Ho suonato al piano una composizione di Erik Satie, Gnossienne. Non è particolarmente complicata, ma è bellissima… Il linguaggio musicale è una conversazione straordinaria attraverso i secoli, perché pur non essendo privo di contesto, è un linguaggio istruttivo molto diretto. Mi è sembrato che Satie abitasse le mie dita…
L’Artista

Courtesy the artist
Bob and Roberta Smith è in realtà un solo artista. Collaborava con la sorella, ma lei si è riqualificata per diventare specialista in psichiatria di gruppo.

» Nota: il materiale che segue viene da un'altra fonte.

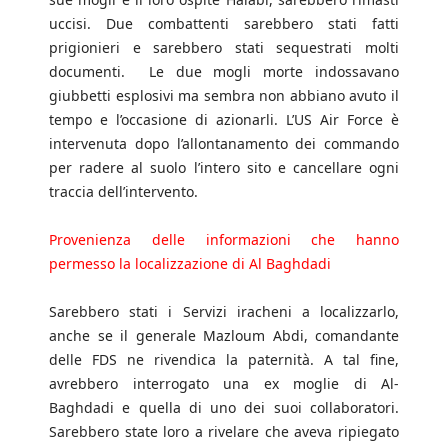
uccisi. Due combattenti sarebbero stati fatti
prigionieri e sarebbero stati sequestrati molti
documenti. Le due mogli morte indossavano
giubbetti esplosivi ma sembra non abbiano avuto il
tempo e l’occasione di azionarli. L’US Air Force è
intervenuta dopo l’allontanamento dei commando
per radere al suolo l’intero sito e cancellare ogni
traccia dell’intervento.
Provenienza delle informazioni che hanno
permesso la localizzazione di Al Baghdadi
Sarebbero stati i Servizi iracheni a localizzarlo,
anche se il generale Mazloum Abdi, comandante
delle FDS ne rivendica la paternità. A tal fine,
avrebbero interrogato una ex moglie di Al-
Baghdadi e quella di uno dei suoi collaboratori.
Sarebbero state loro a rivelare che aveva ripiegato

Bob e Roberta Smith usa parole dipinte su tele e trasformate in cartelli, scritte su giornali e cantate in canzoni per fare dichiarazioni sull’arte e sulla libera espressione che hanno influenzato generazioni di insegnanti e studenti di materie artistiche ad abbracciare l’idea che le arti sono un diritto umano. All’inizio degli anni ’90 Bob e Roberta Smith ha collaborato con altri artisti musicisti per creare una vivace scena musicale artistica con la sua band The Apathy Band. Nel 2015 Bob e Roberta Smith si è presentato alle elezioni generali nella circoscrizione di Michael Gove per confrontarsi direttamente con lui in merito alla sua promozione dell’Ebacc, che ha ridotto l’insegnamento dell’arte nelle scuole.
Bob e Roberta Smith ha esposto al Moma PS1 a New York, alla Tate Britain a Londra, Modern e Liverpool. Nel 2019 Bob e Roberta Smith ha tenuto importanti retrospettive a La Panacee a Montpellier – a cura di Nicholas Bouriaud – e all’Harris Museum di Preston. Bob è un accademico reale ed è stato insignito dell’OBE nel 2017. Bob ritiene che “tutte le scuole dovrebbero essere scuole d’arte”.